Die Einwanderungsbeschränkungen Portugals verschärfen den Druck auf die Bauwirtschaft inmitten des Wohnungsengpasses.
Die strengeren Regeln Portugals für Arbeitsmigranten erschweren es Bauunternehmen, Wohnprojekte zu besetzen, berichtete Reuters am 2026-07-20 und übt zusätzlichen Druck auf einen Markt aus, der bereits unter Wohnraummangel leidet. Der Arbeitsengpass kompliziert die Lieferpläne zu einem Zeitpunkt, an dem die politischen Entscheidungsträger versuchen, das Angebot zu erhöhen.
Reuters berichtete, dass die Einschränkungen die Fähigkeit der Auftragnehmer beeinträchtigen, Arbeiter im gesamten Sektor zu rekrutieren, was die Kapazität auf aktiven Baustellen einschränkt und den Fortschritt bei Neubauten verlangsamt. Das Problem tritt vor dem Hintergrund eines anhaltenden Wohnraummangels auf, wobei die Bauproduktion zentral für jede Verbesserung der Verfügbarkeit und Erschwinglichkeit ist. Portugal hat auch weiterhin internationales Kapital angezogen, wobei idealista 3,9 Milliarden € an ausländischen Immobilieninvestitionen im Jahr 2025 meldet und Daten der Bank von Portugal zeigen, dass Ausländer 29% der Immobilienkäufe im Jahr 2024 ausmachten.

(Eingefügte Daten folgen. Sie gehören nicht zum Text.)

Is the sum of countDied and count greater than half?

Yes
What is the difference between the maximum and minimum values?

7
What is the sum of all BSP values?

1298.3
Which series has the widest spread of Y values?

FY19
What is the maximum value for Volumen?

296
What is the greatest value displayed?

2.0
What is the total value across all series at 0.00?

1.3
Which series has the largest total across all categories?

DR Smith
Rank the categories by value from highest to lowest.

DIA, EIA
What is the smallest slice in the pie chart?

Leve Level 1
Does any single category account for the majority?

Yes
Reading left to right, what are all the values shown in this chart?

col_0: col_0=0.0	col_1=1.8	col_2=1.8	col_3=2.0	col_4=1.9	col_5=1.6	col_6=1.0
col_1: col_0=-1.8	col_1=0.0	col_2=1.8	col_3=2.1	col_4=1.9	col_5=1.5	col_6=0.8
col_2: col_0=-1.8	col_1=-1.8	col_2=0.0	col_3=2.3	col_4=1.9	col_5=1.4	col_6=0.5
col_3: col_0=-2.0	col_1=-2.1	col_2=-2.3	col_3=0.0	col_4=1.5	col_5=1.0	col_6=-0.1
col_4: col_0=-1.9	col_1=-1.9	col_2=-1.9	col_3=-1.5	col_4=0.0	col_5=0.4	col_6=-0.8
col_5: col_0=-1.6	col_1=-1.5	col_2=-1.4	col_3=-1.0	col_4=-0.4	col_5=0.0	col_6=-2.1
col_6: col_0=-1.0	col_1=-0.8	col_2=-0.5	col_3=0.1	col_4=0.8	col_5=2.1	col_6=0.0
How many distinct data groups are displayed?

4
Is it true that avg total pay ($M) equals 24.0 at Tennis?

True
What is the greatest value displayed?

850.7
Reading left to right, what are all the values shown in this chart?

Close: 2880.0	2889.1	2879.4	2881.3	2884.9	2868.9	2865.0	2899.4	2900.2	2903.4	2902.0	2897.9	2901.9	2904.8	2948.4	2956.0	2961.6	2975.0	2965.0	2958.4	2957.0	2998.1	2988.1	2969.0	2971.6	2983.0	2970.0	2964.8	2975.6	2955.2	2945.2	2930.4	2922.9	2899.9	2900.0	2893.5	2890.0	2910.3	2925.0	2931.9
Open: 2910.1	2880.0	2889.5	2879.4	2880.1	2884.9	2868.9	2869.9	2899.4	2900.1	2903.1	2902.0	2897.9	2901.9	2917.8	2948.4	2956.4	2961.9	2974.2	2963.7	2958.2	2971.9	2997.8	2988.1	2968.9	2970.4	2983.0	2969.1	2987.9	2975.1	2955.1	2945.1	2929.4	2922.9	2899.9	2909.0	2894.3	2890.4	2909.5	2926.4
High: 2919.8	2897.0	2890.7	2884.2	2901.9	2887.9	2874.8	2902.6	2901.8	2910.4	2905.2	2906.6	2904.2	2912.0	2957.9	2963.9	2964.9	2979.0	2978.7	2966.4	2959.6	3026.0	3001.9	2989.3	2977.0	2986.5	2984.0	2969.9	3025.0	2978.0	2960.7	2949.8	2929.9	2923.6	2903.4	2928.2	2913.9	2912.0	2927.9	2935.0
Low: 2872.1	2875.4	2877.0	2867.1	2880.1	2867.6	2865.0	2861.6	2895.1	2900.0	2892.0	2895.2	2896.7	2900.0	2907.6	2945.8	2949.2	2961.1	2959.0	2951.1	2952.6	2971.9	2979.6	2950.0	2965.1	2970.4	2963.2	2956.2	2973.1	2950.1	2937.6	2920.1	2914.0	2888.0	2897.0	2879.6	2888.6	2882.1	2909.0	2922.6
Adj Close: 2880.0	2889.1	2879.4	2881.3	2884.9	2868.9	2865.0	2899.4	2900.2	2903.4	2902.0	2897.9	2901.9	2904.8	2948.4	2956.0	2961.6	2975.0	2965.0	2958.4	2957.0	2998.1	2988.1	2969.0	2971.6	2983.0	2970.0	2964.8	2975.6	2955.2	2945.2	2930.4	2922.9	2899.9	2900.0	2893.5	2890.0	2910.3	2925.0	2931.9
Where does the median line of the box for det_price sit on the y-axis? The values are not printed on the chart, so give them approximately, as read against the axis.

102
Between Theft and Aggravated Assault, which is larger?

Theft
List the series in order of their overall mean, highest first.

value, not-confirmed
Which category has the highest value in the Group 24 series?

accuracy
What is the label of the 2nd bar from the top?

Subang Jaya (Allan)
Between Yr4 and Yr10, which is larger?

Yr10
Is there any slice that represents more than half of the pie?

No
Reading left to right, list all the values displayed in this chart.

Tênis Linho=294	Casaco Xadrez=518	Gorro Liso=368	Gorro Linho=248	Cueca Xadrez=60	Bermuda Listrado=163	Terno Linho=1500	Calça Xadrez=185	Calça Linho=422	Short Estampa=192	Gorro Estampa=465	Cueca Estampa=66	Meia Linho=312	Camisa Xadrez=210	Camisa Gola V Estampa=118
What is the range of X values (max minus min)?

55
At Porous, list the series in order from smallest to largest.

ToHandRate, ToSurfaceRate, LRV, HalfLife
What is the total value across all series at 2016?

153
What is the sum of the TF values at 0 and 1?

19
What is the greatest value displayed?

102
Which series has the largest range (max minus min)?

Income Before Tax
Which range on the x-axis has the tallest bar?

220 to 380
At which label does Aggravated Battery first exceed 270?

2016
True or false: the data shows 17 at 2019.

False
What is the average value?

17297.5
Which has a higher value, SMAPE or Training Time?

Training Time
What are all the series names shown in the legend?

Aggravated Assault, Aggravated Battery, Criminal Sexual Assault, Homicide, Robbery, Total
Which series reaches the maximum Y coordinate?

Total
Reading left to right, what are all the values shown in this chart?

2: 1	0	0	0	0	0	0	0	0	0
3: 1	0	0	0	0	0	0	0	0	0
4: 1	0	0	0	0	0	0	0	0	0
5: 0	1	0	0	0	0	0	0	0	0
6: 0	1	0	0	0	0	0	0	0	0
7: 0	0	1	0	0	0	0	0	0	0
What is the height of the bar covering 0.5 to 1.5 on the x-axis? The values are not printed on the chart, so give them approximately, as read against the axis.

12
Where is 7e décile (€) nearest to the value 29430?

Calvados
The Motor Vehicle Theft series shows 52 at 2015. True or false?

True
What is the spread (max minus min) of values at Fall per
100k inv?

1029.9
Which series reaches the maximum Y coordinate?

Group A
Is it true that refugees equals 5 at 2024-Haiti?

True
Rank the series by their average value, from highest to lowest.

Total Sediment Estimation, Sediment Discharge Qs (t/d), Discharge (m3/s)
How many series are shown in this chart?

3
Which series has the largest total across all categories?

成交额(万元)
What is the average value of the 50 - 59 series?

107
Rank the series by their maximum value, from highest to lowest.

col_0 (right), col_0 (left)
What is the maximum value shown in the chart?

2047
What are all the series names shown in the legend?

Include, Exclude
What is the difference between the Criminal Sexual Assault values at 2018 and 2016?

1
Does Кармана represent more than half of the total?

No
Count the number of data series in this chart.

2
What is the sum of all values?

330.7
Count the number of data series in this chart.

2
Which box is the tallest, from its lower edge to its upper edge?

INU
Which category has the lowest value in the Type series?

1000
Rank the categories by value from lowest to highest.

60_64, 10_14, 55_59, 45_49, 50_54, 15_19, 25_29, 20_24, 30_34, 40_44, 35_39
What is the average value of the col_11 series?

Warum es für Investoren wichtig ist
Für Wohnimmobilieninvestoren kann eine schwächere Baukapazität das Angebot knapp halten und die Preise in erstklassigen und nachgefragten Märkten unterstützen, selbst wenn höhere Finanzierungskosten die Transaktionsvolumina belasten. Es erhöht auch das Ausführungsrisiko für Entwickler, insbesondere für diejenigen, die auf Arbeitsmigranten für arbeitsintensive Projekte und Lieferfristen angewiesen sind. Gleichzeitig deutet die anhaltende ausländische Nachfrage darauf hin, dass der Markt weiterhin über eine aktive grenzüberschreitende Käuferbasis verfügt, die die Preise in liquiden Segmenten abfedern könnte.
Die Arbeitsbeschränkung ist nun ein direkter Engpass bei der Wohnungsbereitstellung in Portugal.
Ausländisches Kapital bleibt ein Gegengewicht, da die Investitionsströme weiterhin auf hohem Niveau laufen.
Das Ergebnis ist ein Markt, in dem die Reibung auf der Angebotsseite wahrscheinlich die politische Debatte überdauern wird, was den Druck sowohl auf Mieten als auch auf Erwerbskosten aufrechterhält.